What are personalization statements? You literally take everything personally or assign blame to yourself without any logical reason. Everything others do or say has something to do with you. A person who experiences this kind of thinking will also compare themselves to others, trying to determine who is smarter, better looking, etc.

What’s an example of personalization? “We were late to the playdate and caused everyone to have a bad time. If only I had pushed my husband to leave on time, this wouldn’t have happened.”

What does personalization look like in your mom or dad life? If you fall prey to this cognitive distortion, you may also compare yourself or your kids to others to determine who is “better”. For example, “All the kids at the playdate “played nice” and shared, but not mine!”

How can personalization be harmful? You may hold other people responsible for your emotional pain. Conversely, you may take on the “blame” for every problem — even those clearly outside your own control.

Am I personalizing in my daily life? You may be if… you catch yourself believing you are the cause for happenings in your life…

  • You are the reason a friend didn’t enjoy a moms night out. (more minor)
  • You are the cause for every moodiness and irritation in people around you. (more severe)

Do…use the 3 Cs!

  1. Categorize the negative, self defeating thought. Identify the unwanted thought or thinking pattern (e.g. all-or-nothing thinking, overgeneralization, mental filter, disqualifying the positive, jumping to conclusions – mind reading and fortune telling, magnification (catastrophizing) or minimization, emotional reasoning, should statements, labeling and mislabeling, personalization, etc.).

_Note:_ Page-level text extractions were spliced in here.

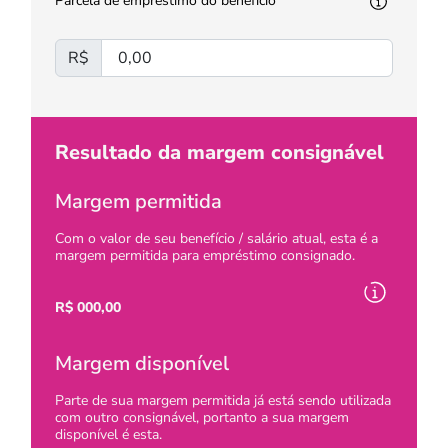
Parcela de empréstimo do benefício
R$
Resultado da margem consignável
Margem permitida
Com o valor de seu benefício / salário atual, esta é a
margem permitida para empréstimo consignado.
R$
000,00
Margem disponível
Parte de sua margem permitida já está sendo utilizada
com outro consignável, portanto a sua margem
disponível é esta.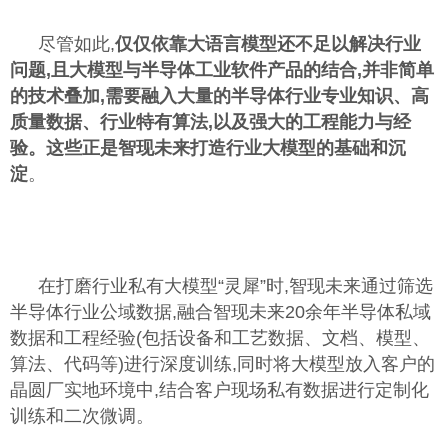
尽管如此,
仅仅依靠大语言模型还不足以解决行业
问题,且大模型与半导体工业软件产品的结合,并非简单
的技术叠加,需要融入大量的半导体行业专业知识、高
质量数据、行业特有算法,以及强大的工程能力与经
验。这些正是智现未来打造行业大模型的基础和沉
淀
。
在打磨行业私有大模型“灵犀”时,智现未来通过筛选
半导体行业公域数据,融合智现未来20余年半导体私域
数据和工程经验(包括设备和工艺数据、文档、模型、
算法、代码等)进行深度训练,同时将大模型放入客户的
晶圆厂实地环境中,结合客户现场私有数据进行定制化
训练和二次微调。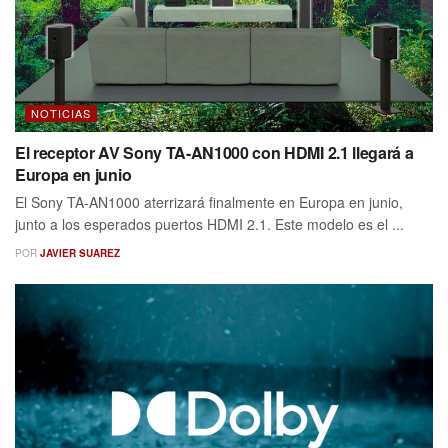
NOTICIAS
El receptor AV Sony TA-AN1000 con HDMI 2.1 llegará a
Europa en junio
El Sony TA-AN1000 aterrizará finalmente en Europa en junio,
junto a los esperados puertos HDMI 2.1. Este modelo es el ...
POR
JAVIER SUAREZ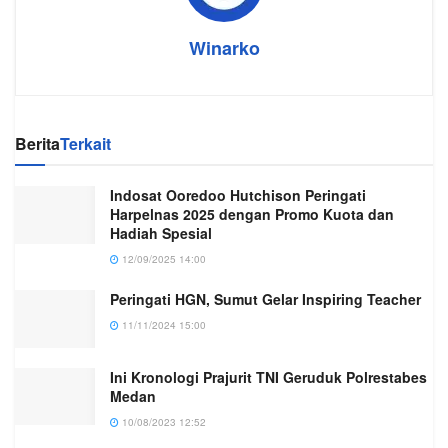
Winarko
Berita
Terkait
Indosat Ooredoo Hutchison Peringati
Harpelnas 2025 dengan Promo Kuota dan
Hadiah Spesial
12/09/2025 14:00
Peringati HGN, Sumut Gelar Inspiring Teacher
11/11/2024 15:00
Ini Kronologi Prajurit TNI Geruduk Polrestabes
Medan
10/08/2023 12:52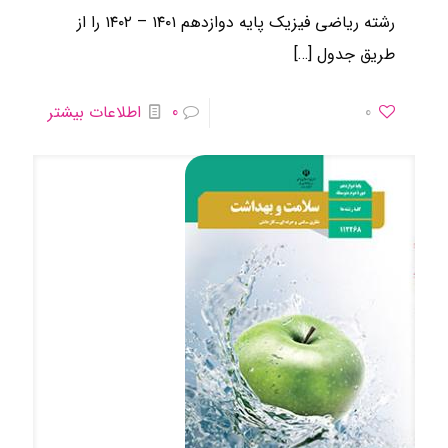
رشته ریاضی فیزیک ​پایه دوازدهم ۱۴۰۱ – ۱۴۰۲ را از
طریق جدول
[…]
0
0
اطلاعات بیشتر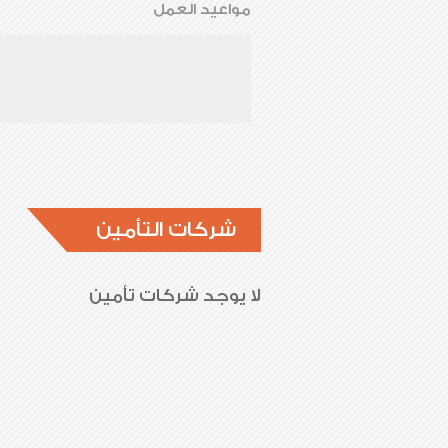
مواعيد العمل
شركات التأمين
لا يوجد شركات تأمين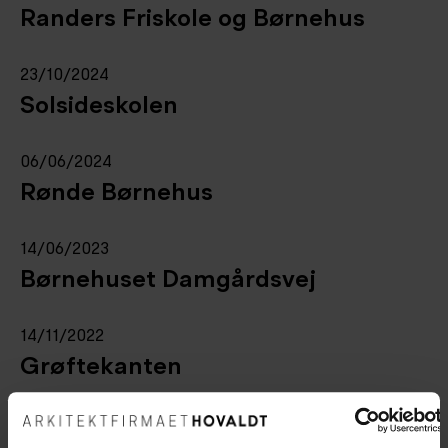
Randers Friskole og Børnehus
23/10/2024
Solsideskolen
06/06/2024
Rønde Børnehus
14/06/2023
Børnehuset Damgårdsvej
14/11/2022
Grøftekanten
14/11/2022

Write it in a thought journal.
  2. Challenge the thought. Look at what you wrote down. Review your thought journal and look for signs of disqualifying the positive. Reframe the undesired thought. Ask yourself how someone else would view your thought. Is this really true?
  3. Change the thought. Replace your thought with a positive or an optimistically realistic one. Believe you can create a different outcome in the future. A single negative event doesn’t hold true forever.

What can I do to overcome personalization? Establish a gratitude practice (e.g. journaling). Note one to five personal strengths or aspects about yourself and your life that make you happy to be alive. Moreover, separate a person’s actions or behaviors from who they are as person.

Photo by Tanya Gupta on


A Final Thought – From the Pillow

I’m not good enough. Scratch that thought! I AM mom (or dad) enough. 

So keep talking back to your brain.

What strategies have worked for you for overcoming personalization?